01-07-1881 - 04-02-1961

Piet Kramer (1881-1961) is one of the architects of the Amsterdam School. He builds a large number of bridges for the government, but his claim to fame is the expressionist-style apartment complex he designed with Michel de Klerk for housing association De Dageraad in Amsterdam south.

The son of a doctor, Piet Kramer is born in Amsterdam. After completing his training as architectural draughtsman at the Industrieschool in Amsterdam, he begins his career as a carpenter in a boat-builder’s yard. In 1902 he joins the office of Ed. Cuypers, where he will meet De Klerk and Van der Mey. In 1911 Van der Mey appoints Kramer his assistant advisor at the Public Works Department in Amsterdam. Six years later, Kramer is aesthetic adviser to the bridge division, and holds this post until his retirement in 1952.

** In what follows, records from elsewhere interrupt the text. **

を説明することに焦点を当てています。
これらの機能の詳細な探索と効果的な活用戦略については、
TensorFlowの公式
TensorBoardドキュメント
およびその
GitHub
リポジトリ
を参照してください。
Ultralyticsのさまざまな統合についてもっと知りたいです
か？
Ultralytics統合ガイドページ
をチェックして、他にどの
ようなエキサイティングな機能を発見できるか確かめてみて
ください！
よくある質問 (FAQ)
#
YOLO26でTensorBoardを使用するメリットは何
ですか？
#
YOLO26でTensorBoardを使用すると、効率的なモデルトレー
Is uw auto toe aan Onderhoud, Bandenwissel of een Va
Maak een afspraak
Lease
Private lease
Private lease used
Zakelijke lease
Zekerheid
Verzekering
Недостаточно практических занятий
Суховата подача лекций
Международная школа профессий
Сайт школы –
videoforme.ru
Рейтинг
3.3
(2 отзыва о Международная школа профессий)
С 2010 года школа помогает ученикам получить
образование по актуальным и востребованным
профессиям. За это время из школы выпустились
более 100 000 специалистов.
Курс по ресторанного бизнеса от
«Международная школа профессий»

Kramer produces some 500 designs, roughly 200 of which will be realised. In the early days of his career, his bridges are decorated with sculptural elements and decorative metalwork, and many come complete with bridge-masters’ houses, lanterns and kiosks. However, the richly embellished structures prove far too expensive for the local council in the 1930s, a period of economic retrenchment, and Kramer is compelled to pare down his ornamentation. One of his most appealing bridges is a bridge over the Amstel canal known as bridge number 400, close to Amsterdam’s Amsteldijk (1917-1921). Like many other bridges Kramer designed, the sculptural decorations are by sculptor Hildo Krop (1884-1970).

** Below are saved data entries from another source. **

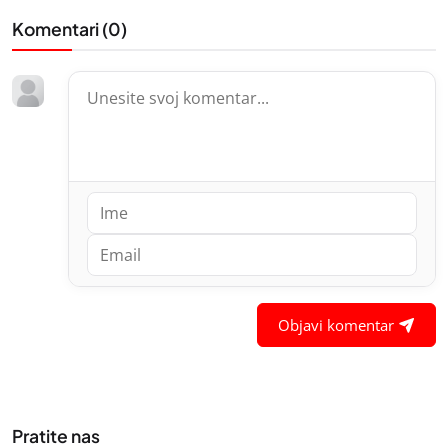
Komentari (
0
)
Objavi komentar
Pratite nas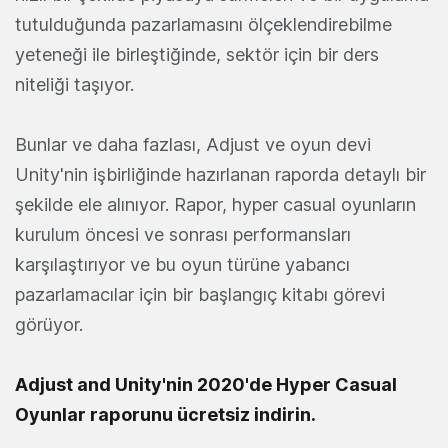
tutulduğunda pazarlamasını ölçeklendirebilme
yeteneği ile birleştiğinde, sektör için bir ders
niteliği taşıyor.
Bunlar ve daha fazlası, Adjust ve oyun devi
Unity'nin işbirliğinde hazırlanan raporda detaylı bir
şekilde ele alınıyor. Rapor, hyper casual oyunların
kurulum öncesi ve sonrası performansları
karşılaştırıyor ve bu oyun türüne yabancı
pazarlamacılar için bir başlangıç kitabı görevi
görüyor.
Adjust and Unity'nin 2020'de Hyper Casual
Oyunlar raporunu ücretsiz indirin.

Meanwhile, Kramer also undertakes independent commissions and was involved in the construction of the Scheepvaarthuis on the Prins Hendrikkade in Amsterdam (1912-1916), which was awarded to J.M. van der Mey. For the Bouwmaatschappij of Amsterdam, he designs the housing complex with shops on the Van der Helstplein in Amsterdam (1916-1920). However, his reputation rests on the expressionist-style apartment complex he designed with Michel de Klerk for housing association De Dageraad in Amsterdam south (1919-1923).

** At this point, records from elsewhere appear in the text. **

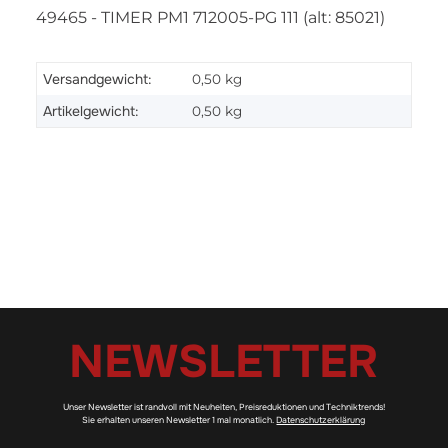
49465 - TIMER PM1 712005-PG 111 (alt: 85021)
Versandgewicht:
0,50 kg
Artikelgewicht:
0,50
kg
NEWSLETTER
Unser Newsletter ist randvoll mit Neuheiten, Preisreduktionen und Techniktrends!
Sie erhalten unseren Newsletter 1 mal monatlich.
Datenschutzerklärung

Kramer is also famous for his design for the department store De Bijenkorf (1924-1926) in The Hague Haag. The project was first awarded to his friend De Klerk but, due to his untimely death in 1923, the department store decides to hold a competition. Kramer’s design stands out head and shoulders above the rest – his invests the building with grace and monumentality. The branch of De Bijenkorf in The Hague is viewed as the last example of the undulating lines of the architecture of the Amsterdam School. Kramer dies in 1961.